------ Verilen metin

Bilginin getirdiği

BİRKAÇ HAFTADAN beri, bilgisayarımın masaüstünde, yanda gördüğünüz resim duruyor. Hafif kreme çalan kısmı olmasa, bir yağlıboya tablo olduğunu farketmenin bizim gibi acemiler için neredeyse imkânsız bir resim bu. Ve yedi yaşındaki kızım, bu resmi hemen her görüşünde, kendisinin bundan daha güzelini yapabilir durumda olduğunu söylüyor.

Sanırım, resmi gördüğünde böyle söyleyen tek kişi o olmasa gerek. Krem kare çerçeve içine oturtulmuş siyah bir kare, kime zor gelebilir ki?

Ancak, nasıl bir sözün kendisi kadar onu ‘kimin söylediği’ de önem taşıyorsa, bir resim de kendisi kadar onu ‘kimin yaptığı’ ile de önem kazanıyor. Kızım ya da herhangi birimiz yaptığında ‘sıradan’ görülebilecek bu resmin maddî değeri, on milyonlarca dolar ediyor.

Nereden mi biliyoruz? Ressamın en son müzayedeye çıkarılan tablosu yirmi milyon dolara alıcı bulmuş da, ondan...

------------
------ Mevcut veriler

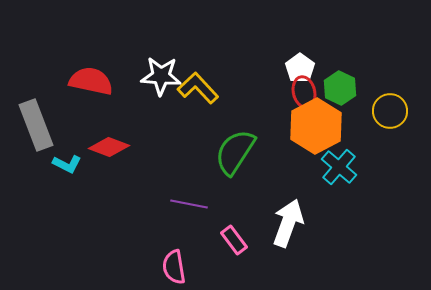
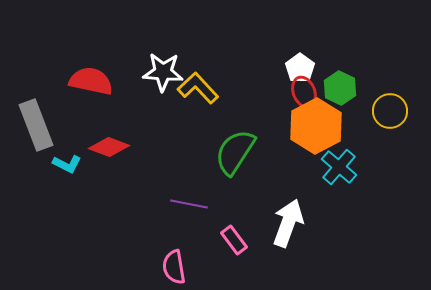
white star: moved 2 px right, 4 px up
red ellipse: rotated 8 degrees counterclockwise
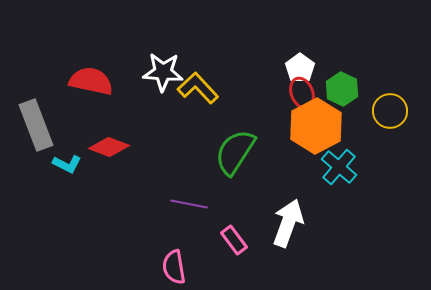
green hexagon: moved 2 px right, 1 px down
red ellipse: moved 2 px left, 1 px down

------------

_Yönergeler_:
**A)** Verilen metinde "Ancak, nasıl bir" sözlerini içeren ifadeyle açılıp "bulmuş da, ondan..." ile kapanan kısmı olduğu gibi aktarın.
**B)** Verilen metne göre ressamın en son müzayedeye çıkarılan tablosu kaç dolara alıcı bulmuş?
Listenin verilen metinle hiçbir ilgisi yoktur.

_Çözümlü cevaplar_:
**A)**
Ancak, nasıl bir sözün kendisi kadar onu ‘kimin söylediği’ de önem taşıyorsa, bir resim de kendisi kadar onu ‘kimin yaptığı’ ile de önem kazanıyor. Kızım ya da herhangi birimiz yaptığında ‘sıradan’ görülebilecek bu resmin maddî değeri, on milyonlarca dolar ediyor.

Nereden mi biliyoruz? Ressamın en son müzayedeye çıkarılan tablosu yirmi milyon dolara alıcı bulmuş da, ondan...

**B)** Yirmi milyon dolara.